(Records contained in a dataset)
☆ ☆ ☆ ☆
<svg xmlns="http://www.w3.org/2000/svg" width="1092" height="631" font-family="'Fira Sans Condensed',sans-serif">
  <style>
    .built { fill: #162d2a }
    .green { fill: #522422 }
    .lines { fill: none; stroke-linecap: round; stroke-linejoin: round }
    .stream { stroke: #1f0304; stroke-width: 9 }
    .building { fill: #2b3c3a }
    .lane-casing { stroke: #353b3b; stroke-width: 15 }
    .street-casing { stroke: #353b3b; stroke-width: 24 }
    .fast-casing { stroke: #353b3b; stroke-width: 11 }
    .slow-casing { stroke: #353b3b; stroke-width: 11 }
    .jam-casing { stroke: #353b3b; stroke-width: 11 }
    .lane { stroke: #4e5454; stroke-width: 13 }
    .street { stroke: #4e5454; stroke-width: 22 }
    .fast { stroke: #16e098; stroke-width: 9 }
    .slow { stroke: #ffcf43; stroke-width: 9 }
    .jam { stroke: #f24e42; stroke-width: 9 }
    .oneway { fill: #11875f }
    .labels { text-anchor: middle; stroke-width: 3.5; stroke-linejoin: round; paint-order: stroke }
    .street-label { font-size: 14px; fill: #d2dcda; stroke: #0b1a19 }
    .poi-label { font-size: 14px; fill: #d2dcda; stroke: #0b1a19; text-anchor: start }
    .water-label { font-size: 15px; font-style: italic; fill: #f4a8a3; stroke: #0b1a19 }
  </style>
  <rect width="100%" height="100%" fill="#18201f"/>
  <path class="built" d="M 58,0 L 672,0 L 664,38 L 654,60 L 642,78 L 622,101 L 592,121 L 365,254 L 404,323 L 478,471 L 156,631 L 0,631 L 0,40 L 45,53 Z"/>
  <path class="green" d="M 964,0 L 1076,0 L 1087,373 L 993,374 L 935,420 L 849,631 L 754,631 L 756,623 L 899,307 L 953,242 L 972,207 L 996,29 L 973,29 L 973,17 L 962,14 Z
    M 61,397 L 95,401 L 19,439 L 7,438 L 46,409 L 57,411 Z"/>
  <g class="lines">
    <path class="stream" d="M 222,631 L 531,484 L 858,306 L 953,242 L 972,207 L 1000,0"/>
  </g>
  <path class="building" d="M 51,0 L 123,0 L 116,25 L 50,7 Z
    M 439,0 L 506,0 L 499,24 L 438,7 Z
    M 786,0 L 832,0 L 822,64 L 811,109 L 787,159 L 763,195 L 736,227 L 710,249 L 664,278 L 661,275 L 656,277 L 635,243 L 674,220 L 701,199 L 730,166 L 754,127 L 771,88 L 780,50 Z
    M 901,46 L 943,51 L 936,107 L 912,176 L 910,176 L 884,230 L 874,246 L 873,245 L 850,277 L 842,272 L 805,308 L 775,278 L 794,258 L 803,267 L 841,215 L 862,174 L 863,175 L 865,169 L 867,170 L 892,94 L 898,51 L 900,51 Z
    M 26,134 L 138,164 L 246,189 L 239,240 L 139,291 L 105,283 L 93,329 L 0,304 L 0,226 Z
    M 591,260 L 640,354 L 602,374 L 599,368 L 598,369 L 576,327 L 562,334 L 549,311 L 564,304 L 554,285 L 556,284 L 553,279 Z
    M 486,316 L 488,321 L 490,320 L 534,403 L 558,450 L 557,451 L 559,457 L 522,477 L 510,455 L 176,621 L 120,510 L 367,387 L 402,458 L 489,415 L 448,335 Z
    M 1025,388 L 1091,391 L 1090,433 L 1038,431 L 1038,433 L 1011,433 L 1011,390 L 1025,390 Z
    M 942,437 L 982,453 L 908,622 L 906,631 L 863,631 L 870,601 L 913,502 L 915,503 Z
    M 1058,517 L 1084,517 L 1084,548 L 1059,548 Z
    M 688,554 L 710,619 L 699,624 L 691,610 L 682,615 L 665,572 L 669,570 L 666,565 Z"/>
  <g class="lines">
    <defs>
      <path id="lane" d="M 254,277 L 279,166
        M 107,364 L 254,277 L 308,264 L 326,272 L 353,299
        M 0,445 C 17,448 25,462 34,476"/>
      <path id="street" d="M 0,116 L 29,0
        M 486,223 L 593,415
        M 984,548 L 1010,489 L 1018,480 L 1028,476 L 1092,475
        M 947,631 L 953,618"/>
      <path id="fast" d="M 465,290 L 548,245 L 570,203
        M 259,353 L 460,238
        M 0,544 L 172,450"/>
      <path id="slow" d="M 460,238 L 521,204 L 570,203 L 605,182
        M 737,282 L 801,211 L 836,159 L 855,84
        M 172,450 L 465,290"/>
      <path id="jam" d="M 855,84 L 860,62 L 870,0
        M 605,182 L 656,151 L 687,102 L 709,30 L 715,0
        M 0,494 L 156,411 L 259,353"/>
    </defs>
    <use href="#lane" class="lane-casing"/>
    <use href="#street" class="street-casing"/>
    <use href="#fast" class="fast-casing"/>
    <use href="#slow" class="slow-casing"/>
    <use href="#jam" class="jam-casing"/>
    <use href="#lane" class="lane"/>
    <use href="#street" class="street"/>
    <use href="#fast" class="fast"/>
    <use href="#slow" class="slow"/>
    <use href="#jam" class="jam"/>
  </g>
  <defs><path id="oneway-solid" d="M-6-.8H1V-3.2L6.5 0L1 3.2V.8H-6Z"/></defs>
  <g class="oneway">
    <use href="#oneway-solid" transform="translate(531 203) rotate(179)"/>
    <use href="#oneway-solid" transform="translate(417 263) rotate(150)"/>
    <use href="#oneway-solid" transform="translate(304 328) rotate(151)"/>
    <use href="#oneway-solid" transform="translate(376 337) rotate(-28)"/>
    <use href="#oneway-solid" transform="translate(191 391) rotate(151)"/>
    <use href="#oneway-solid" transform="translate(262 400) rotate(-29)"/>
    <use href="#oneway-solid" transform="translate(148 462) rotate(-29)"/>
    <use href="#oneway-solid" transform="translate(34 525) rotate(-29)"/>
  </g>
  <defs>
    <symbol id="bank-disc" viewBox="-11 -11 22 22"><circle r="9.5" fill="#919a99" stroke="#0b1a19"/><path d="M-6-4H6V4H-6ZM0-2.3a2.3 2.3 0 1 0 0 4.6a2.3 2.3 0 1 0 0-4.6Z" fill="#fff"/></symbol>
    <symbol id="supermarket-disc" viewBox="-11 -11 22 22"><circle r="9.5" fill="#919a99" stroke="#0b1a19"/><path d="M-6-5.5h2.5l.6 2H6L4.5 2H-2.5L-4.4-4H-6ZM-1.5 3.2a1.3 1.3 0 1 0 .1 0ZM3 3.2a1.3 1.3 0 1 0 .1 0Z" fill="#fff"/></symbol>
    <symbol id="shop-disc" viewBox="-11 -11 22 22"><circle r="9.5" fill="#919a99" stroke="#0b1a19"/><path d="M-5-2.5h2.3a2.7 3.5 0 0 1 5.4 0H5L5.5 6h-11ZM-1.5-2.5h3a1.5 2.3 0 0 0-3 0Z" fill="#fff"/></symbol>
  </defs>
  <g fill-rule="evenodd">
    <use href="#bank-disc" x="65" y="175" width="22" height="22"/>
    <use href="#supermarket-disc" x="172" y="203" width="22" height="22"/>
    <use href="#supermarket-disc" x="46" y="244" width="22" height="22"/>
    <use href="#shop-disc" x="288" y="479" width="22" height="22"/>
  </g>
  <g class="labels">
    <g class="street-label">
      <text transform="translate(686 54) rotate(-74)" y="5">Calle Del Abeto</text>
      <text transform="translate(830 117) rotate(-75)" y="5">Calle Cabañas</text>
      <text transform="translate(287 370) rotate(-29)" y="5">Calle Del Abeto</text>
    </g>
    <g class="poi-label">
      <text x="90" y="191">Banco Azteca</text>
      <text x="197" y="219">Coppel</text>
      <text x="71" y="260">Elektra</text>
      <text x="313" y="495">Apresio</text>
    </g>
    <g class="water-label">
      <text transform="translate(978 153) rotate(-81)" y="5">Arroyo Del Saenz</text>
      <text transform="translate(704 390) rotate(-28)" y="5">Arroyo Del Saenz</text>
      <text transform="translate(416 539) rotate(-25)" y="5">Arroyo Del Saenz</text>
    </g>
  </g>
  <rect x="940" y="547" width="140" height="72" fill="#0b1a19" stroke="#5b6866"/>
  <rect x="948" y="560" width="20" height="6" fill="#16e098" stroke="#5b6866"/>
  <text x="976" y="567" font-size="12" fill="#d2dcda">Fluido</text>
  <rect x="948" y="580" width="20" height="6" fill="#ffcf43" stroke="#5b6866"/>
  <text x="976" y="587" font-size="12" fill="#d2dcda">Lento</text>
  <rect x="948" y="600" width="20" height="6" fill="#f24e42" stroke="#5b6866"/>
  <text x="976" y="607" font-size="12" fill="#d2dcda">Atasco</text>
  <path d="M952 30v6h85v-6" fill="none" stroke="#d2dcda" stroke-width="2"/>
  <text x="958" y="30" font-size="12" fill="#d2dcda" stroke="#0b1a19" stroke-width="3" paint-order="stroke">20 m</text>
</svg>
☆ ☆ ☆ ☆
• Problem: If a line in the data above includes the string "linejoin", copy it.

• Written solution:
    .lines { fill: none; stroke-linecap: round; stroke-linejoin: round }
    .labels { text-anchor: middle; stroke-width: 3.5; stroke-linejoin: round; paint-order: stroke }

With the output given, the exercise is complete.